I believe my relationship with my adoptive parents and family couldn’t be any better. I believe there is a false belief about adoption, even today, that somehow the child and parents will never feel like they really belong to their family post-adoption. This belief is especially embraced in cases like mine, where the child isn’t adopted from birth. However, I believe that adoption is first and foremost God’s work, and he can work in the hearts of all the people involved. My birth mother passed away in 2011, but I am thankful that we were able to come to some reconciliation in our relationship before her death. I am also thankful that God was able to restore a few of my relationships with my sisters.

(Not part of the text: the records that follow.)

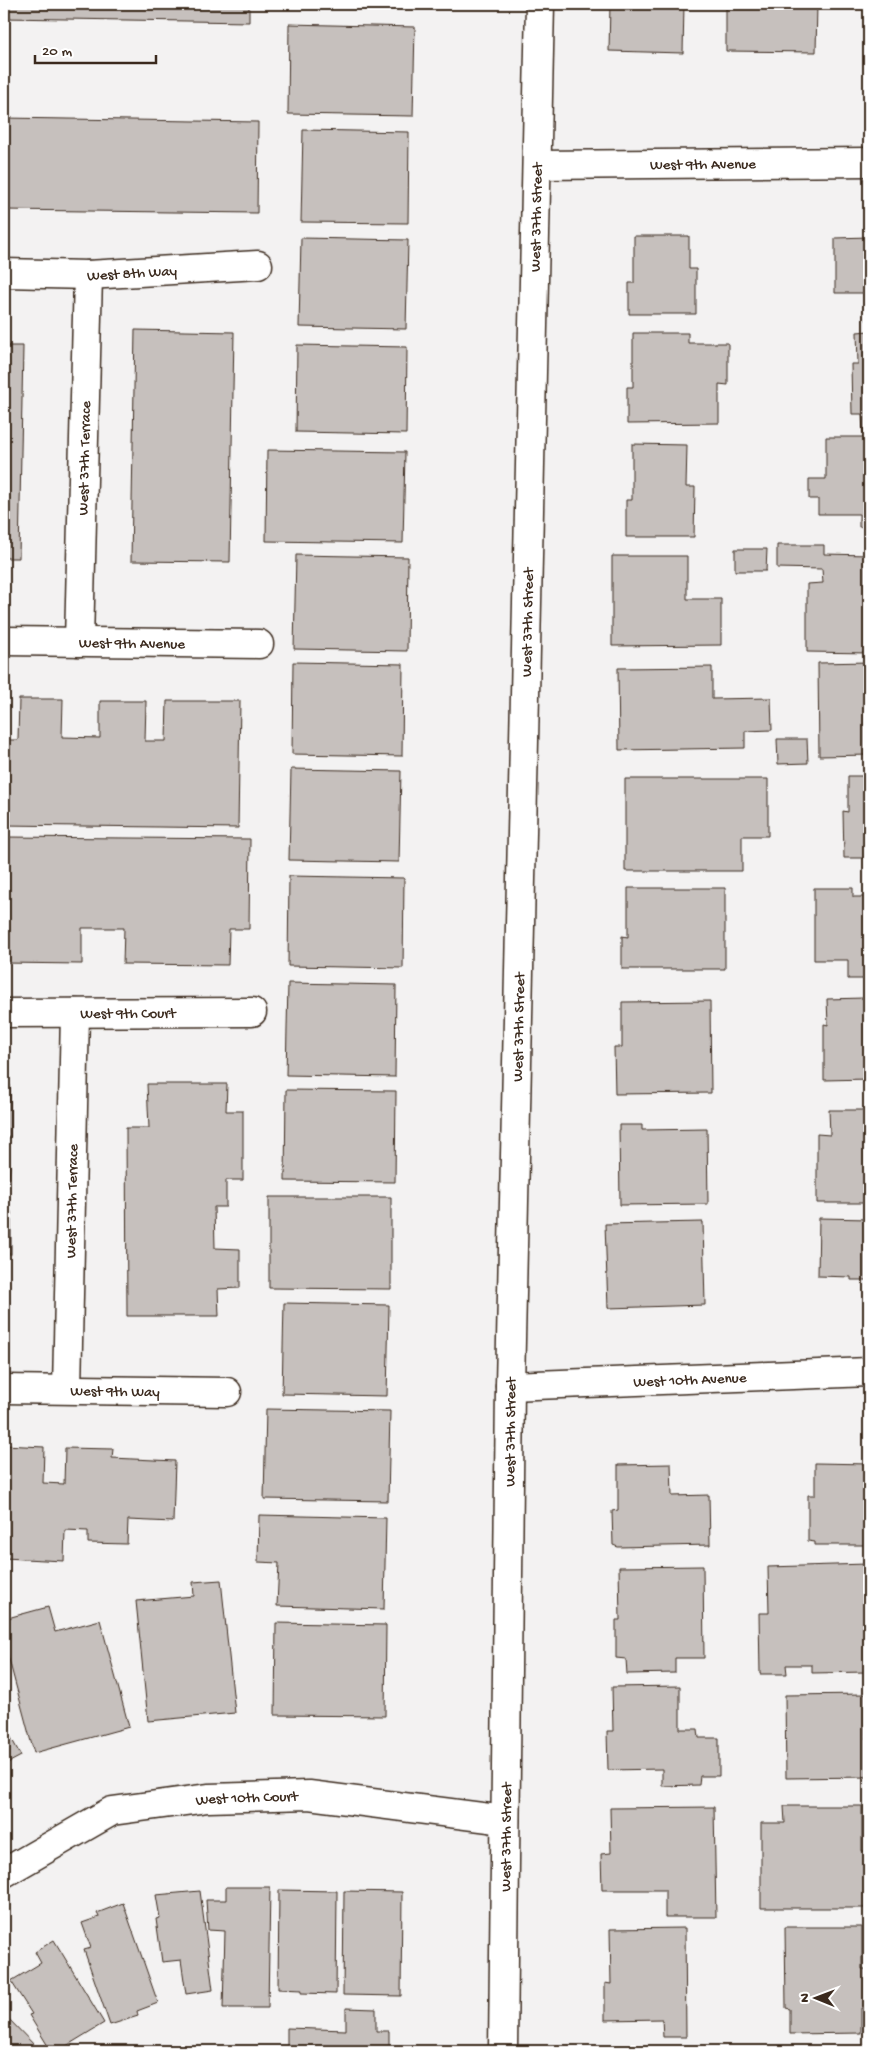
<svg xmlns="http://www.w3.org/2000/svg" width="873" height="2055" font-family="'Gochi Hand',sans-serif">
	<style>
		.building { fill: #c6c0bd; stroke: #3b2a1e }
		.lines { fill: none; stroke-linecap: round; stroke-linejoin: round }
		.minor-casing { stroke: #3b2a1e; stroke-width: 31 }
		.tertiary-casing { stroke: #3b2a1e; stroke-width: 31 }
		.minor { stroke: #fff; stroke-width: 28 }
		.tertiary { stroke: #fff; stroke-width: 28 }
		.labels { text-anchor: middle; stroke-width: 4.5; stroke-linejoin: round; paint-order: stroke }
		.street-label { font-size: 15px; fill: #3b2a1e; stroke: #fff }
	</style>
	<rect width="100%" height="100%" fill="#f3f2f2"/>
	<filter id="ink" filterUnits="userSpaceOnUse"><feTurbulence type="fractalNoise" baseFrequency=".02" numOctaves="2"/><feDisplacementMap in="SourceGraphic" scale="10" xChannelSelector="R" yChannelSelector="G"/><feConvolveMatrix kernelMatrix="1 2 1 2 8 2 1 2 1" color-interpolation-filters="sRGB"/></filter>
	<g filter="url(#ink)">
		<g class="building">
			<path d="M 4,4 L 249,4 L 249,22 L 4,18 Z"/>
			<path d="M 290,4 L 413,4 L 413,8 L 290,6 Z"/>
			<path d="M 610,4 L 684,4 L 683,53 L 609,51 Z"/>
			<path d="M 726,4 L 817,4 L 816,52 L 726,51 Z"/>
			<path d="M 289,24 L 415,27 L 413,116 L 288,114 Z"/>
			<path d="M 4,118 L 258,122 L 257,213 L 4,210 Z"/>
			<path d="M 303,130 L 409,132 L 408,223 L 301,222 Z"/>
			<path d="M 634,236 L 689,236 L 689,269 L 696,269 L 696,314 L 629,314 L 629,283 L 634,283 Z"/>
			<path d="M 869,237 L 869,321 L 867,321 L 867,293 L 835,293 L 835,238 Z"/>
			<path d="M 301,238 L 408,240 L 406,329 L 299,327 Z"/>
			<path d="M 135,330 L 234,332 L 230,562 L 131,561 Z"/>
			<path d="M 869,331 L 869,432 L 863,433 L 862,414 L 852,414 L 851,364 L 858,364 L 857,332 Z"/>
			<path d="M 633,333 L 688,333 L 688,343 L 728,343 L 728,385 L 719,384 L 719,423 L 627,424 L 627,387 L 633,387 Z"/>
			<path d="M 297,345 L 407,347 L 406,434 L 296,432 Z"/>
			<path d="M 4,346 L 23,346 L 19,558 L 4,558 Z"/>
			<path d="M 826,437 L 869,437 L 869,527 L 859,527 L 859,514 L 818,514 L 818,499 L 809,499 L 809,479 L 826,479 Z"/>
			<path d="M 632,444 L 687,445 L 686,487 L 695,487 L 694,537 L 626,537 L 626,500 L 632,500 Z"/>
			<path d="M 267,450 L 405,452 L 403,543 L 266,541 Z"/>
			<path d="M 777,545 L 824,545 L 824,554 L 869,555 L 869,653 L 807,652 L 807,584 L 823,583 L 822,569 L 777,568 Z"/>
			<path d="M 735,549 L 767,549 L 766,571 L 735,571 Z"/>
			<path d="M 296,555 L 408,557 L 407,651 L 294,649 Z"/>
			<path d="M 612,556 L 687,556 L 687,599 L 721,599 L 721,645 L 612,646 Z"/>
			<path d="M 293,662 L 403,664 L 402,756 L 292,754 Z"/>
			<path d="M 869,662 L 869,755 L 819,756 L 818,663 Z"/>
			<path d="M 712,667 L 712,699 L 771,698 L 772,730 L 745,731 L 745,748 L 619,750 L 618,668 Z"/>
			<path d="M 19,699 L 63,699 L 62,737 L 100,738 L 100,701 L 146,701 L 145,741 L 166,741 L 167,701 L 240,701 L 238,828 L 4,825 L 4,740 L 18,740 Z"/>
			<path d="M 777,739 L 807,739 L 808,763 L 778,764 Z"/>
			<path d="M 291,769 L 401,771 L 399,862 L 289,860 Z"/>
			<path d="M 848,776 L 869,776 L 869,858 L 844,858 L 843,811 L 848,812 Z"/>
			<path d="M 625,779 L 768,779 L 768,836 L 742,836 L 742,871 L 625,871 Z"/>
			<path d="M 5,837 L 250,839 L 249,929 L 229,929 L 228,965 L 123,964 L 124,928 L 82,928 L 82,964 L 4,963 Z"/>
			<path d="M 289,876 L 404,878 L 403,968 L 288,966 Z"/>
			<path d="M 628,888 L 725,888 L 725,969 L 622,969 L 622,936 L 628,937 Z"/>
			<path d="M 814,888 L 853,888 L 853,897 L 869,897 L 869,979 L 848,979 L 848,960 L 814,960 Z"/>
			<path d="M 288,983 L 396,985 L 395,1077 L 286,1075 Z"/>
			<path d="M 864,998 L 869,998 L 869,1079 L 824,1080 L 824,1024 L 828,1025 L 827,999 Z"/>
			<path d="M 710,1001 L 711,1093 L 615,1094 L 614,1047 L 622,1047 L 622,1002 Z"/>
			<path d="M 147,1084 L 227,1084 L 226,1111 L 243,1111 L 243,1180 L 226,1180 L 226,1207 L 214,1207 L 215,1248 L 240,1249 L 240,1288 L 218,1289 L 219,1316 L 127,1316 L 126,1128 L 149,1128 Z"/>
			<path d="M 4,1085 L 10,1085 L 10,1137 L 4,1138 Z"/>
			<path d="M 286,1090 L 396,1091 L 395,1182 L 285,1181 Z"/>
			<path d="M 829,1110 L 869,1110 L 869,1203 L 817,1203 L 817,1134 L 830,1135 Z"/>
			<path d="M 619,1125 L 642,1125 L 642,1130 L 707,1129 L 708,1204 L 620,1205 Z"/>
			<path d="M 4,1165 L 10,1165 L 9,1180 L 4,1180 Z"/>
			<path d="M 269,1197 L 391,1197 L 391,1289 L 269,1288 Z"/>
			<rect x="4" y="1212" width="7" height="42"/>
			<path d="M 819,1218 L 869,1219 L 869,1280 L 851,1280 L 851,1277 L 818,1276 Z"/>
			<path d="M 703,1222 L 705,1305 L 608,1308 L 605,1224 Z"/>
			<rect x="4" y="1275" width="2" height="43"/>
			<path d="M 284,1303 L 389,1305 L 387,1396 L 282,1394 Z"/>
			<path d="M 266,1409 L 390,1411 L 388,1501 L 264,1499 Z"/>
			<path d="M 4,1445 L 44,1447 L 43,1483 L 64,1484 L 65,1448 L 113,1449 L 112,1458 L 175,1461 L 173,1522 L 128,1520 L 127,1544 L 88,1543 L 88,1531 L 65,1530 L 64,1561 L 4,1558 Z"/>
			<path d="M 815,1463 L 869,1464 L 869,1545 L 815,1545 L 815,1542 L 808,1541 L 808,1495 L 815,1495 Z"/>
			<path d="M 671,1464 L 672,1496 L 709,1495 L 710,1545 L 618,1547 L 613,1545 L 612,1511 L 618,1510 L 618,1465 Z"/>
			<path d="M 259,1515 L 386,1518 L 384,1609 L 277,1606 L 279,1563 L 258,1562 Z"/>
			<path d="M 867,1564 L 869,1666 L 866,1666 L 866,1672 L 812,1673 L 812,1665 L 786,1665 L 787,1674 L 760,1674 L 759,1613 L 769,1613 L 768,1567 Z"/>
			<path d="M 703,1566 L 704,1658 L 675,1658 L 675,1673 L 627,1674 L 626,1659 L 616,1658 L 616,1620 L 620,1620 L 619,1567 Z"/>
			<path d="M 221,1580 L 235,1713 L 148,1721 L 136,1601 L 194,1596 L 193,1582 Z"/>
			<path d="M 48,1607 L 55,1632 L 100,1620 L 129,1727 L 34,1753 L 4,1641 L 4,1619 Z"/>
			<path d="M 276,1623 L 386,1625 L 385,1716 L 275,1715 Z"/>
			<path d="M 680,1686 L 680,1729 L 698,1729 L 699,1738 L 719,1738 L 719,1776 L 700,1776 L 699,1785 L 662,1786 L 662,1769 L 608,1770 L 607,1731 L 613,1731 L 612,1687 Z"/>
			<path d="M 866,1694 L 866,1738 L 869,1738 L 869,1777 L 786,1778 L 785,1695 Z"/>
			<path d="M 4,1725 L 21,1756 L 4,1765 Z"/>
			<path d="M 784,1806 L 862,1806 L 862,1851 L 868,1851 L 869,1908 L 761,1908 L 761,1823 L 785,1823 Z"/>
			<path d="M 714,1807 L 716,1917 L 665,1917 L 665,1890 L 602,1890 L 601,1854 L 611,1853 L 610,1808 Z"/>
			<path d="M 226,1887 L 270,1887 L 268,2008 L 223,2008 L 225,1931 L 208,1930 L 206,1900 L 226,1900 Z"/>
			<path d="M 279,1890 L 337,1891 L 336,1994 L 301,1993 L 302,1990 L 278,1989 Z"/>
			<path d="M 200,1891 L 213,1990 L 186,1994 L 181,1960 L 162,1962 L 156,1919 L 160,1918 L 156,1895 Z"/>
			<path d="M 344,1891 L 402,1892 L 401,1996 L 343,1995 Z"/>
			<path d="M 123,1903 L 158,2003 L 137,2011 L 138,2016 L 110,2025 L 84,1950 L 91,1948 L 82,1923 L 99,1917 L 97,1913 Z"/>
			<path d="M 785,1927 L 862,1927 L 862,1969 L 868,1969 L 869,2008 L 861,2008 L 861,2033 L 790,2034 L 790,2009 L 786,2008 Z"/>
			<path d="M 685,1928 L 686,2037 L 663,2037 L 662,2019 L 605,2020 L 605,1983 L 611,1984 L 610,1929 Z"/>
			<path d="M 54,1940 L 104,2023 L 58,2051 L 51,2051 L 29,2015 L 32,2014 L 11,1981 L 41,1963 L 35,1952 Z"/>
			<path d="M 346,2008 L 376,2009 L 376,2031 L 389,2031 L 389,2051 L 287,2051 L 287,2028 L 346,2030 Z"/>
			<path d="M 4,2014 L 40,2051 L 4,2051 Z"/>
			<path d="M 860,2047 L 860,2051 L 773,2051 L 773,2048 Z"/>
			<rect x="601" y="2048" width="87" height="3"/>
		</g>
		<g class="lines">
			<g class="minor-casing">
				<g id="minor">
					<path id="s1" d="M 538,165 L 869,162"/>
					<path id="s2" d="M 4,273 L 88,275 L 258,265"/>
					<path id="s3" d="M 4,641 L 259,644"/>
					<path id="s4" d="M 79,642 L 88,275"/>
					<path id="s5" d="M 4,1013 L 252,1012"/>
					<path id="s6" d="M 510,1386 L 869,1372"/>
					<path id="s7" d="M 4,1389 L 227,1392"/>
					<path id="s8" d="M 67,1389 L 75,1013"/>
					<path id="s9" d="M 4,1873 L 112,1811 L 208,1798 L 309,1795 L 505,1820"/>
				</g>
			</g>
			<g class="tertiary-casing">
				<g id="tertiary">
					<path id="s10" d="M 503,2051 L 510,1386 L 540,4"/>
				</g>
			</g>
			<use href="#minor" class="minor"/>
			<use href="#tertiary" class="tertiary"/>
		</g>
	</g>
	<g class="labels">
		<g class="street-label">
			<text dy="5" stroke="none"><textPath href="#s1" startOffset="165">West 9th Avenue</textPath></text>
			<text dy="5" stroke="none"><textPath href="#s10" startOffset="1834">West 37th Street</textPath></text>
			<text dy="5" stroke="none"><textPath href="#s2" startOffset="128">West 8th Way</textPath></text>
			<text dy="5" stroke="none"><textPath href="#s4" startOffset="184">West 37th Terrace</textPath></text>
			<text dy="5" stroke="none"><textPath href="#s10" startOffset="1429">West 37th Street</textPath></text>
			<text dy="5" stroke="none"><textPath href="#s3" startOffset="128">West 9th Avenue</textPath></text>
			<text dy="5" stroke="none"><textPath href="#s5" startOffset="124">West 9th Court</textPath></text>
			<text dy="5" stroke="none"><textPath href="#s10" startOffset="1024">West 37th Street</textPath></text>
			<text dy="5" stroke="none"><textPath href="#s8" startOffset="188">West 37th Terrace</textPath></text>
			<text dy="5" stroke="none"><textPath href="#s6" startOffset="180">West 10th Avenue</textPath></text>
			<text dy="5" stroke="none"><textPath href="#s7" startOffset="111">West 9th Way</textPath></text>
			<text dy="5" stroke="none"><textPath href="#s10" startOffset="619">West 37th Street</textPath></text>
			<text dy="5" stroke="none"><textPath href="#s9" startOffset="260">West 10th Court</textPath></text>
			<text dy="5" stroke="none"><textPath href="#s10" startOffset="214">West 37th Street</textPath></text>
		</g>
	</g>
	<rect width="873" height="2055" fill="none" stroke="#fff" stroke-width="20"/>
	<rect x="10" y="10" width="853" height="2035" fill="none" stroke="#3b2a1e" stroke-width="2" filter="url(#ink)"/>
	<g transform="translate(816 1998) rotate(271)" stroke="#ffffff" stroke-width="4" paint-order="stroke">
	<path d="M0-4L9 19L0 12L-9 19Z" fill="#3b2a1e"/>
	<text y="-8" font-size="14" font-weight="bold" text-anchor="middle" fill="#3b2a1e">N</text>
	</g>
	<path d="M35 55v8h121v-8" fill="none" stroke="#3b2a1e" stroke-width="2.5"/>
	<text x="42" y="55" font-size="15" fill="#3b2a1e" stroke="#ffffff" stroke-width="4" paint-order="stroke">20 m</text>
</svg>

Now I have a bigger family than I ever could have imagined. My adoptive family extends beyond my parents to uncles, aunts and cousins, all who took me in as if I was their own flesh and blood.
A critical part of my story is that I was introduced to Jesus for the first time by my foster parents. The timing of this was significant because I eventually had to go back to my birth family and live in that chaos as a young child. The good news was I reached out to Jesus in the darkest moments of my life – during starvation and abuse, and asked him to meet me there. I believe I survived largely because of my relationship with Christ. I encountered, in a tangible way, the suffering Savior of Isaiah 53.
If I could say something to adoptees who are struggling with processing their own adoption story, I would urge them first to cry out to God during times of doubt. As a teenager especially, I questioned many things about my story but looked to God to bring truth into my life. One of the most beautiful parts of the Gospel is that Jesus walked a path of suffering for US. Moreover, scripture tells us that he is near to the brokenhearted and that we are blessed when we lose everything and are brought low. I can testify that this is true.